September 13, 2018 – Welcome to “This Week in Blood,” a weekly snapshot of the hottest studies from each week’s issue of Blood, the official journal of the American Society of Hematology (ASH), hand-picked by Blood Editor-in-Chief Bob Löwenberg, MD, PhD, and Deputy Editor Nancy Berliner, MD.

Cover Figure: Platelets are essential for lung development. See the article by Tsukiji et al.

RHM genotype matching for transfusion support in sickle cell disease
This article presents a unique approach to RH genotyping of red blood cells to improve matching of patients and donors and reduce Rh alloimmunization. The approach will also improve utilization of an African-American blood donor inventory and optimize transfusion support for patients with sickle cell disease.
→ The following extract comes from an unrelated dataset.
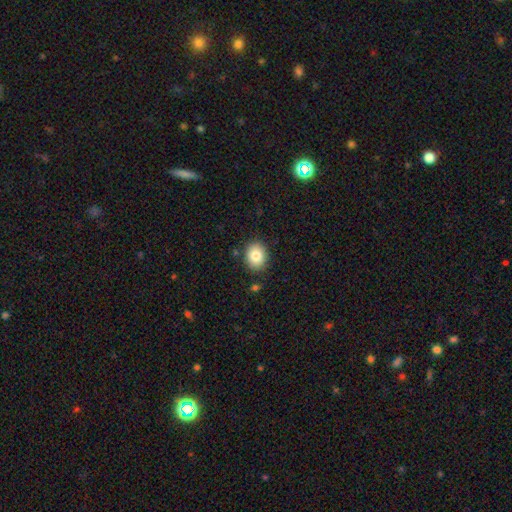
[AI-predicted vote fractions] A smooth galaxy with no disk features (83%) that is in between round and cigar-shaped (51%).

Vote fractions:
- Smooth or featured? smooth: 83% / star or artifact: 9% / featured or disk: 8%
- How rounded? in between: 51% / round: 48% / cigar-shaped: 1%
- Merging? none: 87% / minor disturbance: 9% / major disturbance: 2% / merger: 2%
Platelets play an essential role in murine lung development through Clec-2/podoplanin interaction
The investigators report on the consequences of platelet-lymphatic interactions in the lung. They document that platelet activation and release of platelet transforming growth factor β have a marked effect on lung development.


AMPK-ACC signaling modulates platelet phospholipids and potentiates thrombus formation
The investigators explore the relation between lipid metabolism and thrombosis and identify the energy sensor AMP-activated protein kinase (AMPK) in platelets as a regulator of thrombus formation.
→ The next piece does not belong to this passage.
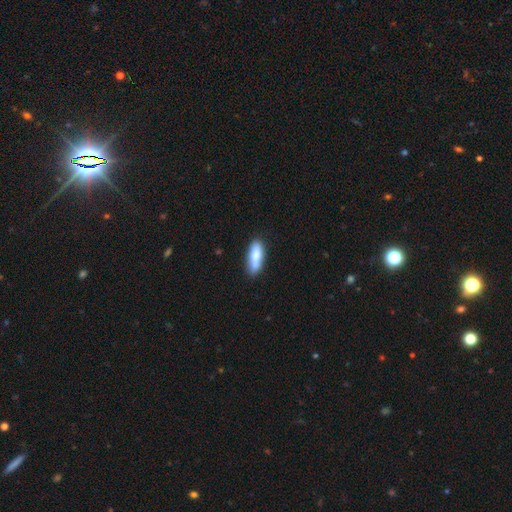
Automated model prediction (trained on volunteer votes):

Antitumor activity of CAR-T cells targeting the intracellular oncoprotein WT1 can be enhanced by vaccination
This work demonstrates the concept that vaccination may enhance the effectiveness of chimeric antigen receptor (CAR) T cells directed against peptide–major histocompatibility complex (MHC) complexes. The development of CAR T cells recognizing peptide-MHC complexes rather than native antigens may be of fundamental importance for future CAR T-cell therapy.
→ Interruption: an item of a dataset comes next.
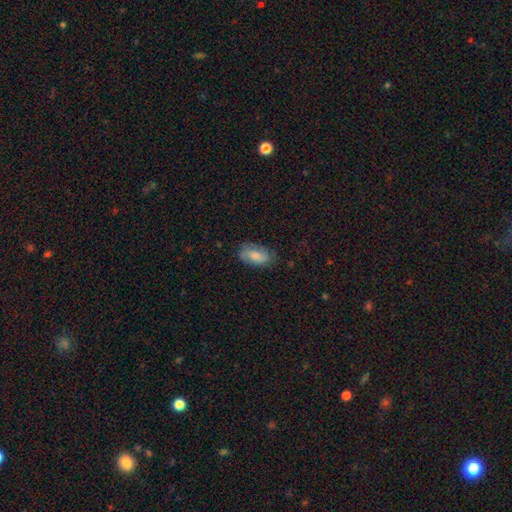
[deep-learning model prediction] smooth-or-featured: smooth: 75% | featured or disk: 18% | star or artifact: 7%
  how-rounded: in between: 92% | cigar-shaped: 4% | round: 4%
  merging: none: 74% | minor disturbance: 20% | major disturbance: 5% | merger: 1%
PPM1D-truncating mutations confer resistance to chemotherapy and sensitivity to PPM1D inhibition in hematopoietic cells
In a plenary paper, the authors provide evidence that mutations of the serine-threonine phosphatase gene PPM1D confer a selective growth advantage in the presence of ongoing DNA damage. They further demonstrate that pharmacological targeting of PPM1D can reverse this effect.


How I treat the young patient with multiple myeloma
The treatment landscape for multiple myeloma has been transformed by the introduction of an array of novel therapeutic agents. The authors discuss their line treatment approach for young adults with newly diagnosed myeloma.


Differentiation-based model of hematopoietic stem cell functions and lineage pathways
In this Perspective article, the authors highlight the latest advances in hematopoietic stem cell behavior in native-state hematopoiesis.


Oncogenic activation of the STAT3 pathway drives PD-L1 expression in natural killer/T-cell lymphoma
The authors report on the link between natural killer (NK)/T-cell lymphoma, STAT3 mutations, STAT3 activation, and expression of PD-L1, and they emphasize the importance of PD-L1 for the field of NK/T cell lymphomas.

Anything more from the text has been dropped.